The study behind the find was led by Julius Nielsen from the University of Copenhagen. Examining 28 female Greenland sharks, the team worked out their age using an unusual blend of the natural world and a dramatic, man-made phenomenon.
Typically fish would be assessed based on “earstones”, the build-up of calcium carbonates. These growth layers can be counted, with a natural comparison being the rings of a tree.
However, things were different here, owing to the Greenland shark being a “soft shark” without hardened vertebrae. So where did researchers find their solution? The answer, surprisingly, lay in the devastating legacy of atomic warfare.
The Guardian wrote in 2016 that the scientists “made use of a side-effect of atomic bomb tests which took place in the 1950s: when the bombs were detonated, they increased the levels of carbon-14 in the atmosphere.

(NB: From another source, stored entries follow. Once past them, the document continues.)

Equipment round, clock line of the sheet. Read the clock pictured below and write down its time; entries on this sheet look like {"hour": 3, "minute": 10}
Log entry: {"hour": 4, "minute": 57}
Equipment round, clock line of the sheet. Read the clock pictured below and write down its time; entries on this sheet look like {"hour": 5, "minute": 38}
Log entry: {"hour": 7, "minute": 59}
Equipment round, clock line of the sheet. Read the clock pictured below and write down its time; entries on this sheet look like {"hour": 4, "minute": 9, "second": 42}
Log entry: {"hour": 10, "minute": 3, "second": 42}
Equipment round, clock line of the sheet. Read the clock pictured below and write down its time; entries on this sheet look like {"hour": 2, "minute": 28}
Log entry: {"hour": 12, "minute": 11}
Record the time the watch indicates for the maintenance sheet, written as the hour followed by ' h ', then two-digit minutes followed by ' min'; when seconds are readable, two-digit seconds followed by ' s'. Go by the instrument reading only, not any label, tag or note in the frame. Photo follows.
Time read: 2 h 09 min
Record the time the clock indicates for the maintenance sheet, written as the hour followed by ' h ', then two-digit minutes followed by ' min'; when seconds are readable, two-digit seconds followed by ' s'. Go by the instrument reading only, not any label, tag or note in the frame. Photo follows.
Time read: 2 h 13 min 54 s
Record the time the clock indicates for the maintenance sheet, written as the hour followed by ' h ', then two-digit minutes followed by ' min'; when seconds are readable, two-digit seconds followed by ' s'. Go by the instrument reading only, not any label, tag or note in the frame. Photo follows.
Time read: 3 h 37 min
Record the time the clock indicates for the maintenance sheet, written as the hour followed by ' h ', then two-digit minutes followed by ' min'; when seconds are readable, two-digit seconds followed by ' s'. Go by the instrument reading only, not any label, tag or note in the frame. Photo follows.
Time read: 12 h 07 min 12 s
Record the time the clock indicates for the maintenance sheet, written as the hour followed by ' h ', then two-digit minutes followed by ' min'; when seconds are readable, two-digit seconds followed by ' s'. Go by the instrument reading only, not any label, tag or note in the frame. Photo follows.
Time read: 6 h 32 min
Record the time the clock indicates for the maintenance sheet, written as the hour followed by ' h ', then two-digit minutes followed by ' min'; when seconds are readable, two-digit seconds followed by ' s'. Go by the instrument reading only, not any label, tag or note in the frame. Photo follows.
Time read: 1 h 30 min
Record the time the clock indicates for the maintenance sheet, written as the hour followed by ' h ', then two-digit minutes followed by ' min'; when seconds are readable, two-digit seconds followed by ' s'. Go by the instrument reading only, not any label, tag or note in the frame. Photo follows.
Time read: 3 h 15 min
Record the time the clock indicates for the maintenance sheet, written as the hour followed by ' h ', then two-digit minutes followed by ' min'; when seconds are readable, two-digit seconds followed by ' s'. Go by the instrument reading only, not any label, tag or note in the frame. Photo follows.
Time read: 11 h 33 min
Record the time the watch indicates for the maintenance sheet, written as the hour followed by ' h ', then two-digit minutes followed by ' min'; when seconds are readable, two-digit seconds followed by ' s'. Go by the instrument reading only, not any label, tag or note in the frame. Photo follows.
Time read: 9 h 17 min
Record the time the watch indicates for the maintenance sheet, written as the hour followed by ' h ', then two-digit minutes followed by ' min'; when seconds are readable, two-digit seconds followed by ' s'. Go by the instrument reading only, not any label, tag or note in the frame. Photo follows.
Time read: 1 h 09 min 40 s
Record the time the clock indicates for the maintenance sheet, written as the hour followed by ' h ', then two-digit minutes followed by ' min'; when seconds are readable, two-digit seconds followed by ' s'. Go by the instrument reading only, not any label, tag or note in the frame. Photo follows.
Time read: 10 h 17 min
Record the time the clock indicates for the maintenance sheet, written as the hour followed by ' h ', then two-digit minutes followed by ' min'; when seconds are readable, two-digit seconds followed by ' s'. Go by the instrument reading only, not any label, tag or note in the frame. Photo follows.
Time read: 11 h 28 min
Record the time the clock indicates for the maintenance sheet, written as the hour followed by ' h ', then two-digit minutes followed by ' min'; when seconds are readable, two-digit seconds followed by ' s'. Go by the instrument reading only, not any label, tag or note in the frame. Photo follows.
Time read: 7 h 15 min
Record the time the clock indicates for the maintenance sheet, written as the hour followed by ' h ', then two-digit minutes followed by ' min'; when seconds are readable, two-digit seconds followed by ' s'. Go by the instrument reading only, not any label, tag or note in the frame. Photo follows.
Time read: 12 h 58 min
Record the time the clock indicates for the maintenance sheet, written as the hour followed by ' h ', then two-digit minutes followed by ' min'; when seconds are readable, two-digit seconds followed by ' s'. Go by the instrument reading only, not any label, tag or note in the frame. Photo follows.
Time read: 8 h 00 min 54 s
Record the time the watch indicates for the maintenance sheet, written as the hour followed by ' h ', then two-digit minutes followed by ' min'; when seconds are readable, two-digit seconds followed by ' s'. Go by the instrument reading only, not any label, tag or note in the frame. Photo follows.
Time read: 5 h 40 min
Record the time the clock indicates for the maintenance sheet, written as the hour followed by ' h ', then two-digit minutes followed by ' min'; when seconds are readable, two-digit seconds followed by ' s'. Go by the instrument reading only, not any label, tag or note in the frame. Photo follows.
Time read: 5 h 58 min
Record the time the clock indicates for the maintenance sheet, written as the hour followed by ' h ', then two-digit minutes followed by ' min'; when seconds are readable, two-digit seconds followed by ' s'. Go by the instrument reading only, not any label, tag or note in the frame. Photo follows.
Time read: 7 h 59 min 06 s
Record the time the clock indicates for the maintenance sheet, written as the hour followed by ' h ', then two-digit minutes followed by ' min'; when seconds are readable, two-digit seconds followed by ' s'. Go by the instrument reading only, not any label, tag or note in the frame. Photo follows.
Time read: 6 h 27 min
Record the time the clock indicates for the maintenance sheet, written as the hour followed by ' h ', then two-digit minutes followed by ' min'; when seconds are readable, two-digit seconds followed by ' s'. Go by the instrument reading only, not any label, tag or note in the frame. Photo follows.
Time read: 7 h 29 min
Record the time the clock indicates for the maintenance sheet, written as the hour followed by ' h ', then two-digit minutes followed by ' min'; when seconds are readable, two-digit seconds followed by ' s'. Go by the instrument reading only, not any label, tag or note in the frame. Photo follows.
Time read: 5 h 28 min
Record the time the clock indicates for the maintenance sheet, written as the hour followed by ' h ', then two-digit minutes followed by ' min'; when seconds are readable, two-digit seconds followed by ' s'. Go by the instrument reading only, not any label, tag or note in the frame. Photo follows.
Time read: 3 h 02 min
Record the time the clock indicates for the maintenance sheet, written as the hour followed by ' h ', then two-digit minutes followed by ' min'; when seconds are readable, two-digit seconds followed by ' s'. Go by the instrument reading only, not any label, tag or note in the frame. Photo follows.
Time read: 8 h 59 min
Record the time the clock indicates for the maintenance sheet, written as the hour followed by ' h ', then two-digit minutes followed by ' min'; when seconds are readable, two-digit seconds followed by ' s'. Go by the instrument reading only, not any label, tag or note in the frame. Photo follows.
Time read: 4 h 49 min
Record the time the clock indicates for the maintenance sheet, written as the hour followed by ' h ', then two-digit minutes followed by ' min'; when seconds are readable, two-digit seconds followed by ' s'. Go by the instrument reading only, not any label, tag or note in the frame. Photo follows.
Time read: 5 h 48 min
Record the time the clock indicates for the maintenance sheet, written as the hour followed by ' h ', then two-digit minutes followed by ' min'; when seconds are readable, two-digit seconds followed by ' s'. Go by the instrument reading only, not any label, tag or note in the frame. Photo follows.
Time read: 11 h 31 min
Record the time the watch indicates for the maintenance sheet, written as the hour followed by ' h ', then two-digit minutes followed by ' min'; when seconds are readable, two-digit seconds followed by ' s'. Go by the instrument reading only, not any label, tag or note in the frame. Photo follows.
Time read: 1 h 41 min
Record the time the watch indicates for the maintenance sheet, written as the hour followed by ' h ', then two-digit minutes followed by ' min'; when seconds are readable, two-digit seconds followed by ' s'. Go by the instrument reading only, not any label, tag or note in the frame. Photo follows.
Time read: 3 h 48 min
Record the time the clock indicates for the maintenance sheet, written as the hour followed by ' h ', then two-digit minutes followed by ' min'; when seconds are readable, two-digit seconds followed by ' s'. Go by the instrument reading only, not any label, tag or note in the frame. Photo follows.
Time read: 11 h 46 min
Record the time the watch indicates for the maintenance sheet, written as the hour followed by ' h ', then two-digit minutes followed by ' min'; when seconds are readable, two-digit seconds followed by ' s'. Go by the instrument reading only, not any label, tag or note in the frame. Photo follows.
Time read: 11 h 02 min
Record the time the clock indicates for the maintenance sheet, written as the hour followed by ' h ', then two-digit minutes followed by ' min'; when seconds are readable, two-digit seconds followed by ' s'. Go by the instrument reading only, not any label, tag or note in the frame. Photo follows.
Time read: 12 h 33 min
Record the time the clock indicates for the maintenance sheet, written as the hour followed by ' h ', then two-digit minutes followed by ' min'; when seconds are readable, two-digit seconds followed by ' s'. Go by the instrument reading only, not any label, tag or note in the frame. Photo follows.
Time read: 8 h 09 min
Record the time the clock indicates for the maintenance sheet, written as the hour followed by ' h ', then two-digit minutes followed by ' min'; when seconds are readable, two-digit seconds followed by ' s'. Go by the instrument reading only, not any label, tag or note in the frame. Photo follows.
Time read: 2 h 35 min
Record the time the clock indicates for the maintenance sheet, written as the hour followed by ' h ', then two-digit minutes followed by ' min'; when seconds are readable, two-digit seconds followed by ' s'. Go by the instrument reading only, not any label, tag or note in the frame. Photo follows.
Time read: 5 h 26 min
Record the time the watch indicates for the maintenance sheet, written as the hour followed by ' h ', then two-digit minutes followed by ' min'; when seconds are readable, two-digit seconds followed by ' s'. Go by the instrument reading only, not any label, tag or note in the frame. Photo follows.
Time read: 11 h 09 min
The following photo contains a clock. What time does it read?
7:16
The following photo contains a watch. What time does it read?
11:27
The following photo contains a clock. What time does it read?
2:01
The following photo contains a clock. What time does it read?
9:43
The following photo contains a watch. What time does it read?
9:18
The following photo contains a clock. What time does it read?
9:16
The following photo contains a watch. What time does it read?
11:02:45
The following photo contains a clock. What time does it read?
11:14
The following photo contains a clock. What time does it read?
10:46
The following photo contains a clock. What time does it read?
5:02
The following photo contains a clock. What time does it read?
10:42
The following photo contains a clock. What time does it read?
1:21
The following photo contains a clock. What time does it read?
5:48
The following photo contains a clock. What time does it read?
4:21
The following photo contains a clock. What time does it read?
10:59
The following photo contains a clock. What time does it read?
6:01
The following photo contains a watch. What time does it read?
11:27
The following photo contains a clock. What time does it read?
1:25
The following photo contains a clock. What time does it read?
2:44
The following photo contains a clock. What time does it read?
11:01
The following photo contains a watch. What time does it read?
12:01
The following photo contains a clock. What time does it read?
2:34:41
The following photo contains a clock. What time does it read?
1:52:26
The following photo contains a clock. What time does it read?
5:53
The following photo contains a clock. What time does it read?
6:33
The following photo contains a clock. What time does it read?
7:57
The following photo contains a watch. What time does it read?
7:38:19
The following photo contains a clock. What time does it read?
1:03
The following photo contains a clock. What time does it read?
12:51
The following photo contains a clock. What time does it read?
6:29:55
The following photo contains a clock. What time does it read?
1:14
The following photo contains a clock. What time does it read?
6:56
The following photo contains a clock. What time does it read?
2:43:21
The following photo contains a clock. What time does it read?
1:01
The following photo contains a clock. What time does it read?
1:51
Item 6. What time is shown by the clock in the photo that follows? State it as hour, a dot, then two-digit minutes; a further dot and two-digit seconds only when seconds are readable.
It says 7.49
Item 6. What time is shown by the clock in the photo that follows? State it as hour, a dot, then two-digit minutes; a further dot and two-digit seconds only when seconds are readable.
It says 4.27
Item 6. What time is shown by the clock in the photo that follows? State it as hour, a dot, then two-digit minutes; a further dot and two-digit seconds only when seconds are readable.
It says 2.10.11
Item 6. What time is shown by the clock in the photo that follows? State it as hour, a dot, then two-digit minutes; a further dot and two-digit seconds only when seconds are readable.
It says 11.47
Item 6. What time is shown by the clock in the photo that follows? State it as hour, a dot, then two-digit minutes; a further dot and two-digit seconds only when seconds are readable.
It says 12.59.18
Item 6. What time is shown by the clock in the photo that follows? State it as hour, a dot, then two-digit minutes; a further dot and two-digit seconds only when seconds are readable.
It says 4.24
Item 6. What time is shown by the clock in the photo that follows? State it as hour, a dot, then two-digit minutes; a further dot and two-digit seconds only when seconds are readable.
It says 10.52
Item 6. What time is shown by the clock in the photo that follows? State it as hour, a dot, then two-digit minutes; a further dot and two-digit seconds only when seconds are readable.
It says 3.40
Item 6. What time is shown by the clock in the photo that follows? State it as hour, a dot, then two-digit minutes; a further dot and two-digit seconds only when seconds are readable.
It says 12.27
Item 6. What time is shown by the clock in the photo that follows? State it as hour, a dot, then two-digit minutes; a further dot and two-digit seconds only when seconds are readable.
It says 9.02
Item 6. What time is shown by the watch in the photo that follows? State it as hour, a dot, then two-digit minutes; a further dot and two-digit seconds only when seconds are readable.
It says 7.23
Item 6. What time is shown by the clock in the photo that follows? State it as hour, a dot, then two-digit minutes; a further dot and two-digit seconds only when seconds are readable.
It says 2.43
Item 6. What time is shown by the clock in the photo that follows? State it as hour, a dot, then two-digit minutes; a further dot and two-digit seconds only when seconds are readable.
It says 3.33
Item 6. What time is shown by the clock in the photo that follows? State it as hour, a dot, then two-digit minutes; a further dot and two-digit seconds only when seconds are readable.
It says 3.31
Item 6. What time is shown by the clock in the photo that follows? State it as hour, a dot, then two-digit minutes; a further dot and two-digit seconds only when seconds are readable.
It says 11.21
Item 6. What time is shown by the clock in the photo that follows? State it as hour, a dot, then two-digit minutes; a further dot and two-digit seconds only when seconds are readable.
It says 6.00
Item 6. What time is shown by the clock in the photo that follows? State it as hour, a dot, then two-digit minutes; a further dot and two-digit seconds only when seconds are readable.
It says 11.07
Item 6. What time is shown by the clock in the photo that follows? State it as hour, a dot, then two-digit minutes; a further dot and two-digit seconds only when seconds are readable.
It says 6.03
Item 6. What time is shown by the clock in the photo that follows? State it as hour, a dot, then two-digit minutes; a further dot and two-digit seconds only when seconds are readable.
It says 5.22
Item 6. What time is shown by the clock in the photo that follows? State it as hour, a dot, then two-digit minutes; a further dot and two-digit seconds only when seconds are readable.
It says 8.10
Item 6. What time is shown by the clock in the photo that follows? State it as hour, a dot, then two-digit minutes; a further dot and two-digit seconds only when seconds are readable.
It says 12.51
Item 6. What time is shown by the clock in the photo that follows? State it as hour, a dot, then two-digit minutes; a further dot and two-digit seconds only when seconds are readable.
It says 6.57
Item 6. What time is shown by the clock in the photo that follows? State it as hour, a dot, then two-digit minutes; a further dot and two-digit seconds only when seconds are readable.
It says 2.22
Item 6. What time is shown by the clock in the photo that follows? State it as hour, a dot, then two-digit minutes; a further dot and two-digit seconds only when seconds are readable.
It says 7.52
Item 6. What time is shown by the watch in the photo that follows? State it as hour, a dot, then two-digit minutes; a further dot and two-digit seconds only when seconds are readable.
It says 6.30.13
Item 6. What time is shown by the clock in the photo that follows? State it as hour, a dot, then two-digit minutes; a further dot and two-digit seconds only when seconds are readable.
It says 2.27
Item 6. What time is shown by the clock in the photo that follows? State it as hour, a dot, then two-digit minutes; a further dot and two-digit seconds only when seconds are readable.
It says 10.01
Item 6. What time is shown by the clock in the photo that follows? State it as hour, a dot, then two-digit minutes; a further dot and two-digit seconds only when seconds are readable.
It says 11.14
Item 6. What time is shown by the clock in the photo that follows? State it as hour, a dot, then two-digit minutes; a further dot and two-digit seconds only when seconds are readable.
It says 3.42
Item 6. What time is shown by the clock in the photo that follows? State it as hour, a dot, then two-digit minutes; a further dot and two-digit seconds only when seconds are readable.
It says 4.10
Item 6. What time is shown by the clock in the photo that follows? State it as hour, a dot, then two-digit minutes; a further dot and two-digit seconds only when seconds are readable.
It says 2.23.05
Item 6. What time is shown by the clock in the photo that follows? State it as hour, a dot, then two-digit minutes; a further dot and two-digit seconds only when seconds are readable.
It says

The spike, or pulse, in carbon-14, entered the marine food web across the North Atlantic no later than the early 1960s. That provides a useful time-stamp, says Nielsen.”
From there the next step was to study the sharks’ eye tissue, in which the foreign material could be found.
As a 2017 LiveScience article put it, “Eye tissue analysis presented a probability range suggesting that the sharks were at least 272 years old, and could potentially be as much as 512 years old.”
However, they were careful not to set the discovery in stone, quoting Nielsen himself, who said “It’s important to keep in mind there’s some uncertainty with this estimate. But even the lowest part of the age range — at least 272 years — still makes Greenland sharks the longest-living vertebrate known to science.”
So while the Greenland shark may not be quite as old as initially thought, it still does pretty well on the age scale.
And it appears size doesn’t matter when it comes to this particular pecking order. The smaller species of the freshwater polyp called “hydra” has the capacity to survive indefinitely, thanks to an ability to regenerate its own cells.
Placing the Greenland shark news in context, the Guardian mentioned it being “far ahead of even the oldest elephant in captivity, Lin Wang, who died aged 86” and “far longer than the official record for humans, held by 122-year-old Frenchwoman Jeanne Louise Calment.”
When it comes to the oldest animal outright, there’s what might be described as a merciless tale to tell. Ming was a 507-year old clam who met a sad end at the hands of an unsuspecting research team from Bangor University.
Plucked out of Icelandic waters in 2006, and with his shell opened up after a long and exceedingly wet life, he didn’t stand a chance.
The Independent wrote in 2013 that his age “had been calculated by counting the growth rings on the hinge of the clam,” yet due to its age “the rings had crowded together making them difficult to distinguish, with more than 500 packed into space just millimetres across.”
At first experts believed him to be 405 years old but adjusted that to 507 after referring to the shell’s less complex exterior rings. Either way, it was bad news for Ming, named after the Chinese ruler from 1499, the supposed year of the clam’s birth.
It’s a welcome reminder that unlocking the mysteries of the deep is as perilous for the inhabitants as it is for those intrepid scientists.